Android: Digital Asset Links
Android's equivalent of Associated Domains is Digital Asset Links. The mechanism is similar: Auth0 serves a JSON file at a well-known path, your app declares the association, and credential managers use the file to scope suggestions to your app rather than the shared Auth0 domain.
Configure Auth0 to serve the assetlinks.json file
In the same Device Settings section, find the Android configuration. Enter your app's package name (e.g., com.yourapp.app) and the SHA-256 fingerprint of your signing certificate.
You can get the fingerprint from your keystore:
keytool -list -v -keystore your-release-key.jks -alias your-key-alias
If you want autofill to work during development as well as in production, add both your release and debug fingerprints. The debug keystore is typically at ~/.android/debug.keystore with alias androiddebugkey and password android:
keytool -list -v -keystore ~/.android/debug.keystore -alias androiddebugkey -storepass android -keypass android
Auth0 generates the Digital Asset Links file and serves it at https://auth.yourdomain.com/.well-known/assetlinks.json.
Verify the association
Google provides a verification endpoint:
https://digitalassetlinks.googleapis.com/v1/statements:list?source.web.site=https://auth.yourdomain.com&relation=delegate_permission/common.handle_all_urls
A successful response lists your app's package name and confirms the association is valid. If your package name and fingerprint are present in the response, credential managers can associate logins with your app.
Test credential autofill
With the association in place, Android credential managers (Google Password Manager, 1Password, Samsung Pass) associate credentials saved on auth.yourdomain.com with your app's package. On the login screen, your credential manager should offer suggestions scoped to your app rather than all Auth0-powered apps on the device.
What Happens to Existing Users
If you're adding a custom domain to an existing app where users have already saved credentials to the old us.auth0.com subdomain, those saved credentials won't automatically migrate. Users will need to save them again to the new domain.

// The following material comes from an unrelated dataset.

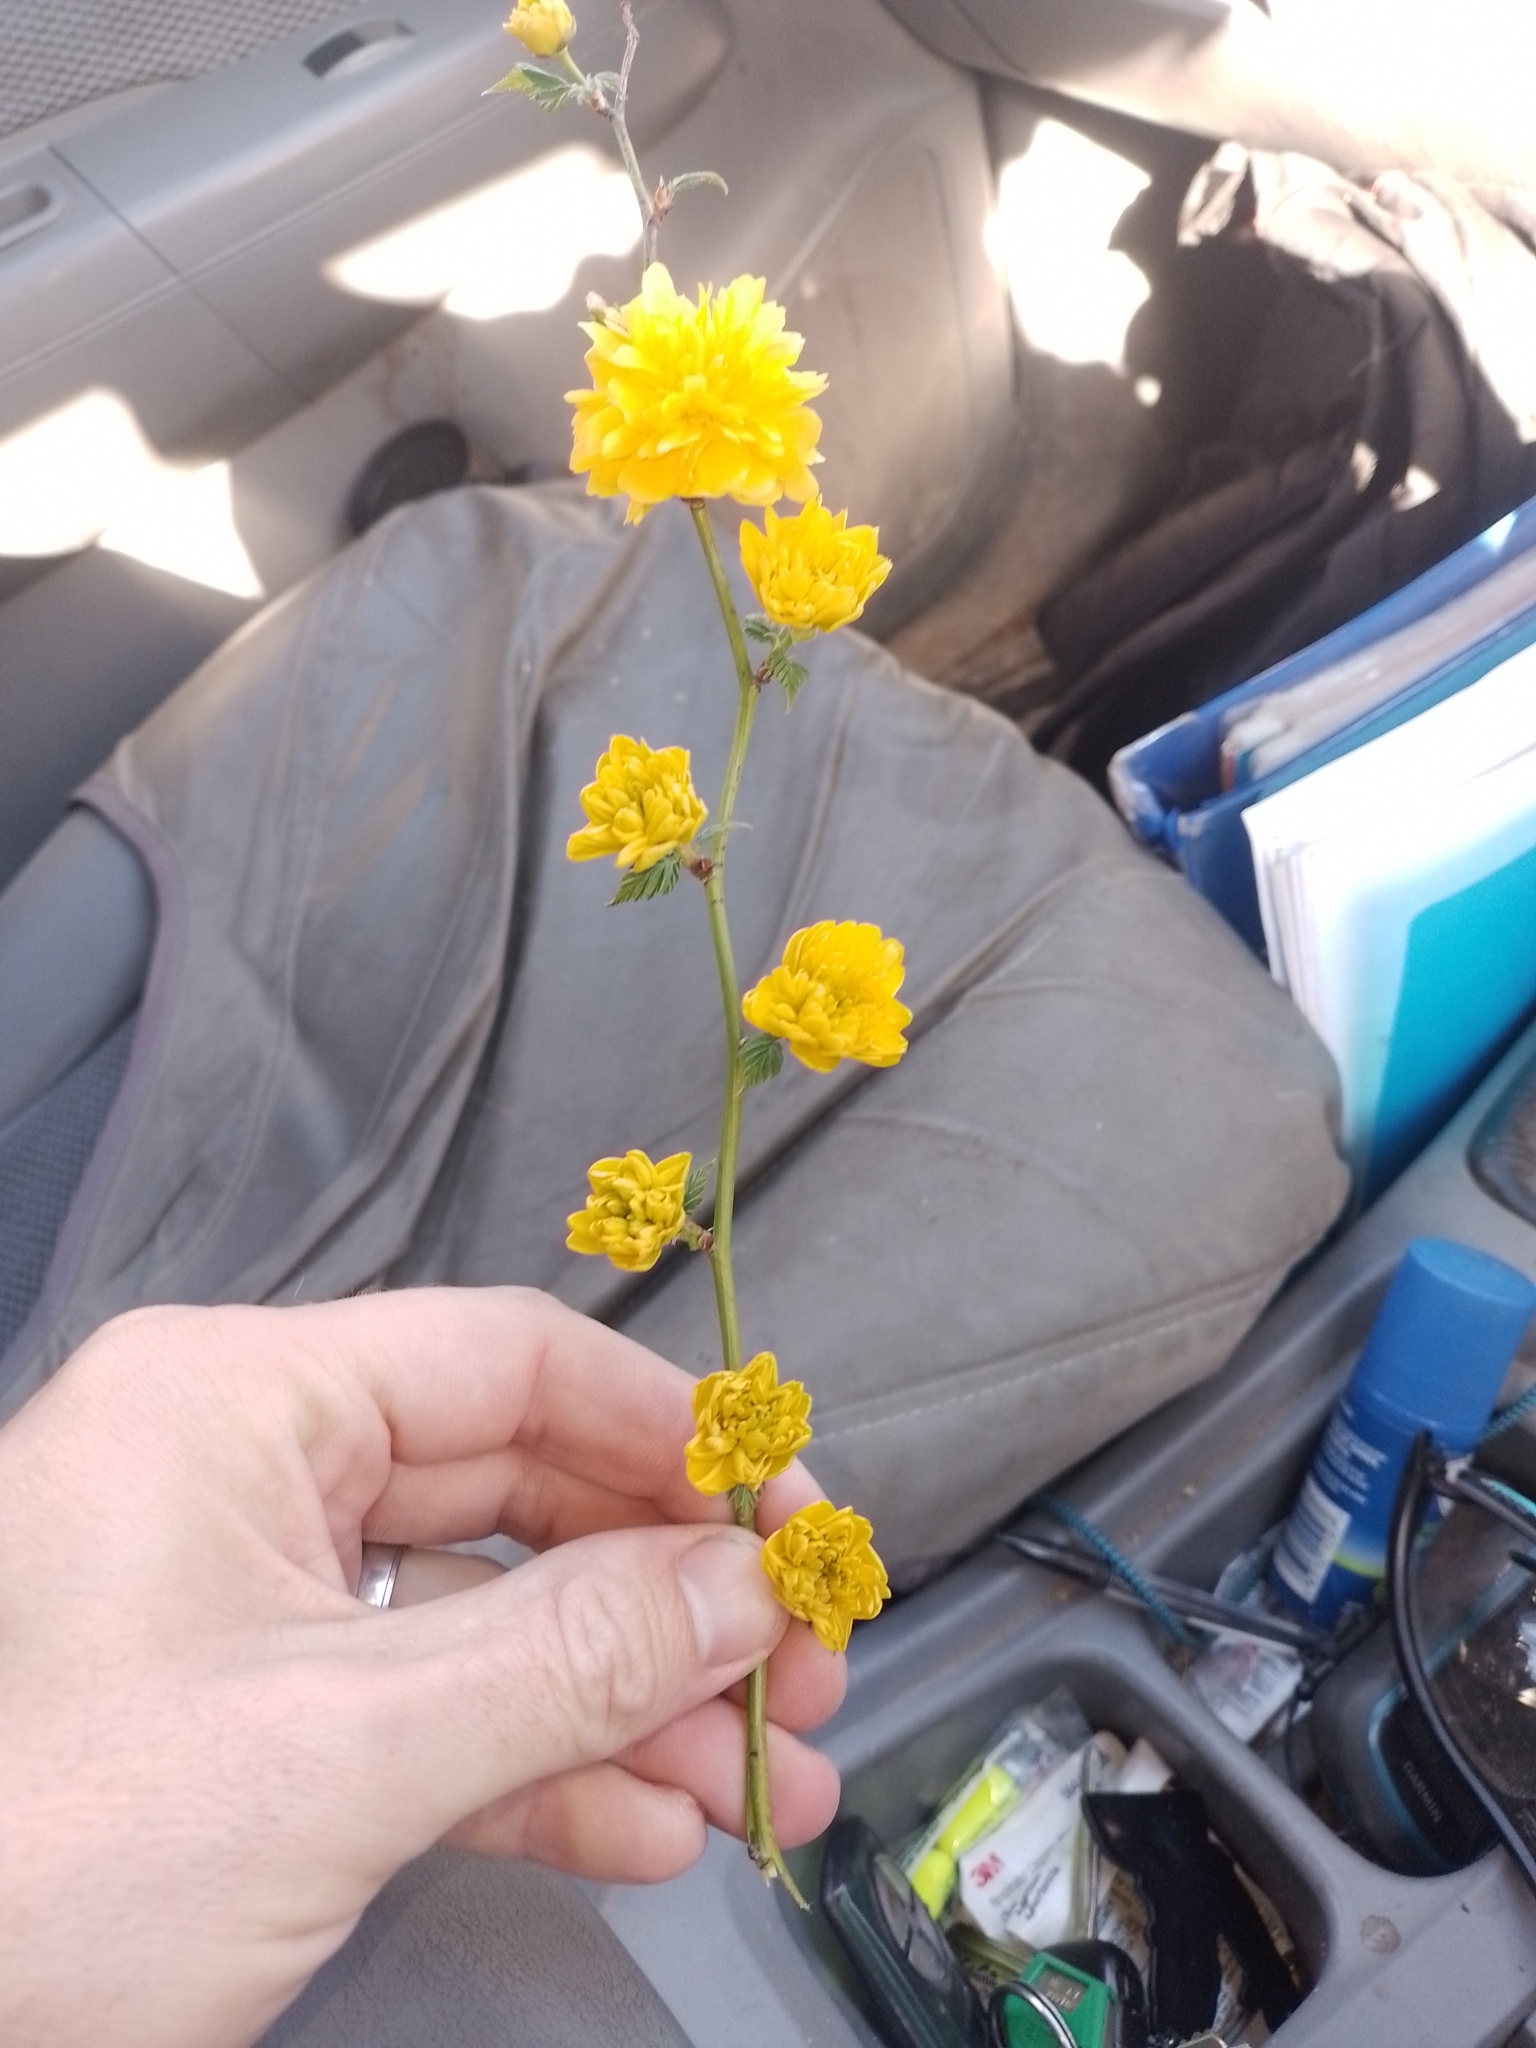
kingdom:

For most apps this is low friction: the user logs in once with their existing credentials, their password manager offers to save them to the new domain, and they're set. If you want to reduce any confusion, a brief mention in your release notes or a login-screen prompt can guide users through it.
The underlying Auth0 account is the same tenant. User records, roles, and application configuration carry over. Only the login domain changes.
Branding
The functional improvements are the reason to do this, but there's a secondary benefit: users see auth.yourdomain.com in the browser bar during login rather than something.us.auth0.com. For anyone paying attention, your domain in the URL bar during authentication is a small trust signal. It also means your login flow doesn't advertise your infrastructure vendor.
Summary
The credential isolation problem is easy to overlook in development because developers typically have a single Auth0-powered app installed. Users in the real world often don't. A custom domain makes your login page a first-class part of your domain rather than a subtenant of a shared platform.
The setup is dashboard-driven. You're configuring a CNAME, entering a Team ID and Bundle ID for iOS, entering a package name and fingerprint for Android, and flipping the domain in your SDK initialization. Auth0 handles the TLS certificate, the AASA file, and the assetlinks.json file automatically once you've provided the identifying information.
If you're building a mobile app on Auth0, this is worth completing before your first public release. Credential associations form when users first save passwords. Starting with the right domain means users build the right habits from the beginning, and you avoid the migration friction later.